La vittoria di Kristoff con capitombolo sullo sfondo © ASO
La vittoria di Kristoff con capitombolo sullo sfondo © ASO

Parte l’Arctic Race: Kristoff nega la prima stagionale a Degenkolb, piazzati Napolitano e Bonifazio

Via alle danze della corsa più nord a di tutte, l’Arctic Race of Norway, con la prima di quattro trappe, da Fauske a Rognan di 180 km. Nonostante un GPM di 1° categoria a 18 km dall’arrivo, è stato arrivo a ranghi compatti, con una volata a favore di Alexander Kristoff (Katusha) dopo un appassionante testa a testa con John Degenkolb (Giant-Alpecin). Nonostante un ottimo tempismo del tedesco, il norvegese è riuscito, seppur di poco, a prendersi il nono successo stagionale. Si piazzano poi gli olandesi Danny Van Poppel (Sky) e Moreno Hofland (LottoNL-Jumbo), e gli italiani Danilo Napolitano (Wanty-GroupeGoubert) e Niccolò Bonifazio (Trek), solo sesto dopo l’ottimo lavoro di gregariato dei compagni, col campione italiano Giacomo Nizzolo al suo servizio nell’ultimo chilometro.
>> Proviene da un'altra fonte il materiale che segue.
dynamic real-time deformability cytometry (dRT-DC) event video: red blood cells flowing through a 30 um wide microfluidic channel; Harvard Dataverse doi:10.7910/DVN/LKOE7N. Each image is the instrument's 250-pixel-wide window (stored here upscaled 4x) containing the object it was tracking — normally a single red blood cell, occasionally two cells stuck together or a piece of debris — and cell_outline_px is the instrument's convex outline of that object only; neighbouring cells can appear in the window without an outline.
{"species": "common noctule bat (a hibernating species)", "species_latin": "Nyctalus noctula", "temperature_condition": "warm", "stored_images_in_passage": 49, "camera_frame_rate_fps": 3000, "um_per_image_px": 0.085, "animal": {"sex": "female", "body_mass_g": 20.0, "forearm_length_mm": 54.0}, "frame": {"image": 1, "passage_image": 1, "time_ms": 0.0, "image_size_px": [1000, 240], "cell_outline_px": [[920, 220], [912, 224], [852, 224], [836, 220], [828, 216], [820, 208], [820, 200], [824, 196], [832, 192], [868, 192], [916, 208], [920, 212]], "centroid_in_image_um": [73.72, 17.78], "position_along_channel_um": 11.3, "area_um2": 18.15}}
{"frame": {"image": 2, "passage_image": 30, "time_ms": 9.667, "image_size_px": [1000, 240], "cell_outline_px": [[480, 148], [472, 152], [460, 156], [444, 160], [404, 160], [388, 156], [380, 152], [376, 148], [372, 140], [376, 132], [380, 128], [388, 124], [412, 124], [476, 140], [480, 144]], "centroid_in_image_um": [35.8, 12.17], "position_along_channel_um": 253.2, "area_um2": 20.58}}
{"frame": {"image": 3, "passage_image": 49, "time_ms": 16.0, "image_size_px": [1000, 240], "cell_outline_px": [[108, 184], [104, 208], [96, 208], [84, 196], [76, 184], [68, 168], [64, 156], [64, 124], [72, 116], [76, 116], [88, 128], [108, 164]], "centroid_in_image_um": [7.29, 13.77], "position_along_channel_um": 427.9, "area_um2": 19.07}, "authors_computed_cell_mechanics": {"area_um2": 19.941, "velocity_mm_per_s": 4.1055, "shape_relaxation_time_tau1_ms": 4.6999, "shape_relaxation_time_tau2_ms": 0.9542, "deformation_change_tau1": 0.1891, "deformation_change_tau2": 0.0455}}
Settimo posto per il kazako Ruslan Tleubayev, che ha sprintato al posto di Guardini (staccato in salita) e con uno scarto fa cadere l’ottavo, il giovane indigeno Rasmus Tiller (stagista alla Ringerinks-Kraft) sull’arrivo e qualche atleta dietro di loro come il belga Jarl Salomein (Topsport Vlaanderen), senza serie conseguenze. Completano la top ten altri due italiani: Daniel Oss (BMC) e Gianni Moscon (Sky).
In classifica, Alexander Kristoff guida con 3″ su Gregory Rast (Trek), presente nella fuga di giornata, 4″ su Degenkolb, 5″ su Andreas Schillinger (Bora-Argon18), altro fuggitivo, e 6″ su Danny Van Poppel.